It isn't all about turning up and smiling pretty at the camera you know, VJing can be hard work...

You have to listen to a shite-load of music, be prepared to cover the best festivals in summer, interview the hottest international artists, dig through piles of clothes that sponsors want you to wear, co-present with foxy MTV VJ's, and turn up at all the kick ass parties yep it's a tough job but someone's got to do it!

And because I care about you dear reader, I am going to provide my top ten hints for landing your dream job whether that be VJing or fulfilling your life long dream to become a lizard relocation engineer.

Believe in yourself, get your A into G and never give up!

1. First, ditch the suits. Sell them, give them away, burn them if you have to! If you like your routine 9 5 desk job, then VJing probably isn't your bag baby.

2. Get some tough stickers (commonly known as tattoos), preferably very visible. This will ensure you will never get a 'real' job again.

3. Get an agent. Landing one with the promise of sexual favours, while proven successful back in the 80's, probably isn't the way forward these days. You will also need to get yourself a show reel and skin of steel. There aren't a whole of VJing jobs out there, and unfortunately, everyone wants to do it. Be prepared to go to a lot of auditions, and take a lot of rejection.

4. I am a strong believer in manifesting your own destiny. If you want something bad enough and you truly believe you can do it then the world is your oyster. So watch a lot of TV and do you research. Talk to people that work in the industry and try to get the inside word before channels 'advertise' the position. Not what you know but who you know and all that.

5. Believe in your own skills. My first job was for a car show called Ignition. I knew f*#k all about cars, but if you can emulate confidence then no one needs to be the wiser! Think of yourself as the communicator. Your job is to decipher the information and then deliver it in a way your audience is going to respond to.

6. Work you mission and know why you're doing it. I wrote down on a piece of paper I am an MTV presenter and I stuck it to my wall so it was the first thing I saw every morning when I woke up. I know, very 'new age', but before you snort your disbelief, I'm living proof that it works. Lo and behold, a few weeks later I over heard someone a few conversations away talking about VJ jobs going at MTV.

7. Don't give up. I was called in for a series of auditions but as it turned out the Executive Producer didn't want someone on the channel with a Scottish accent and they opened up the casting to a national cattle call. I was gutted but I didn't let that stop me. I went to an elocution coach and learned to speak with an Australian accent. Then I went back and started my audition process again.
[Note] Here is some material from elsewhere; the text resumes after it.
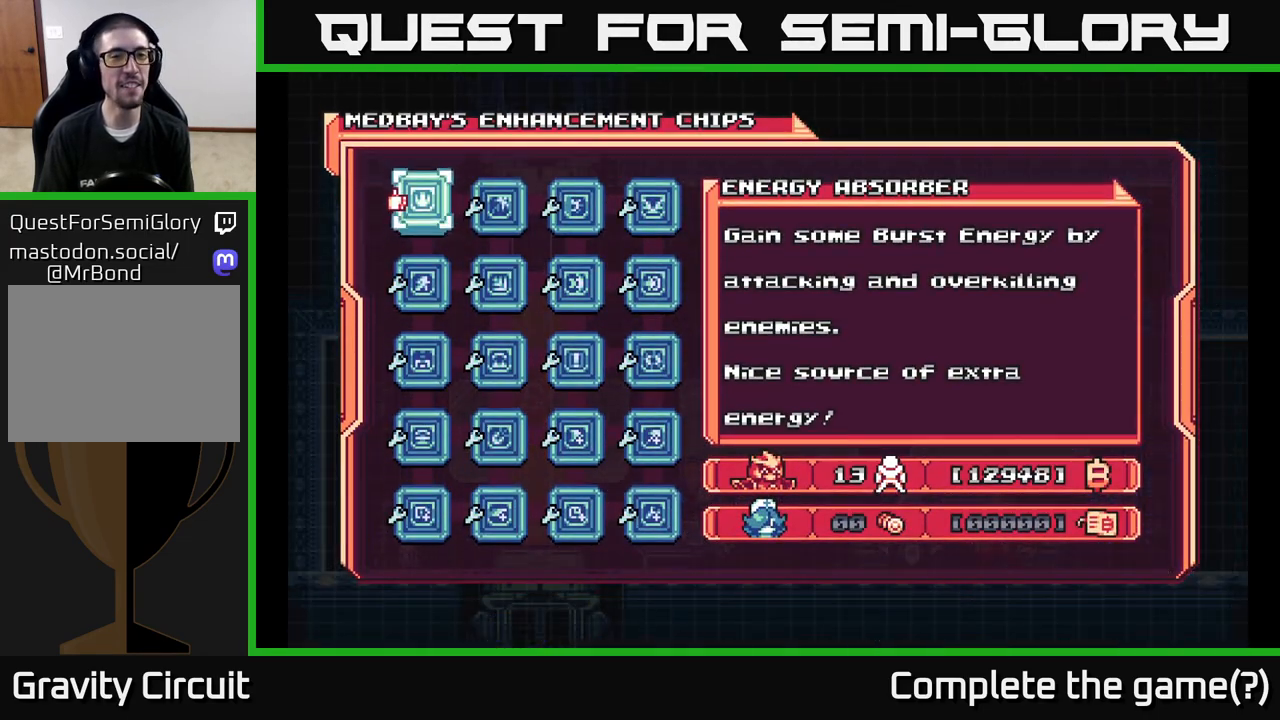
{"buttons": ["DPAD_RIGHT"], "left_stick": "center", "right_stick": "center", "events": [[250, "DPAD_DOWN", "down"], [317, "DPAD_DOWN", "up"], [467, "DPAD_RIGHT", "down"]]}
8. Be yourself! When I got down to the final two and I realised how ridiculous it was speaking with a different accent. I wasn't acting for God sake, I was meant to be myself. So I told them that I wasn't prepared to do a fake accent anymore and if they wanted me they would have to take me as is, a Scottish, Australian or SCOZZY! My gamble paid off, the Executive Producer liked my attitude and I became MTV latest VJ.

9. Be nice to everyone and try not to let your new found fame make you a cock-wit. You never know, those people that helped you on your way up are probably waiting to tear you a new a-hole on your way down.

10. N.B This job also gives you permission to act like a complete fool, while being paid for the privilege. Like the time I jumped the fence at a pool shop, stripped off completely naked and proceeded to dive in and out of all 15 pools in the front of the store. It was funny as f@#k, all the customers ran away and the burley manager ran out, grabbed me by the hair and threw me over the fence. Bastard wouldn't give me my clothes back either.

11. Be happy that you're working for a company that not only lets you get away with stupid behavior, but actually encourages it. Like the time I stripped off naked at a press conference and got all the journos to jump up and down on a bouncy castle with me. Or the time I dressed up in the Borat swimming costume and ran in front of 15 army recruits fortified with paint ball guns. If this doesn't sound like your idea of fun, or you're the shy and retiring type, then you could be in the wrong profession.

Everyone should work at MTV at least once in their life. It really is the most fun you can have with your clothes on or off!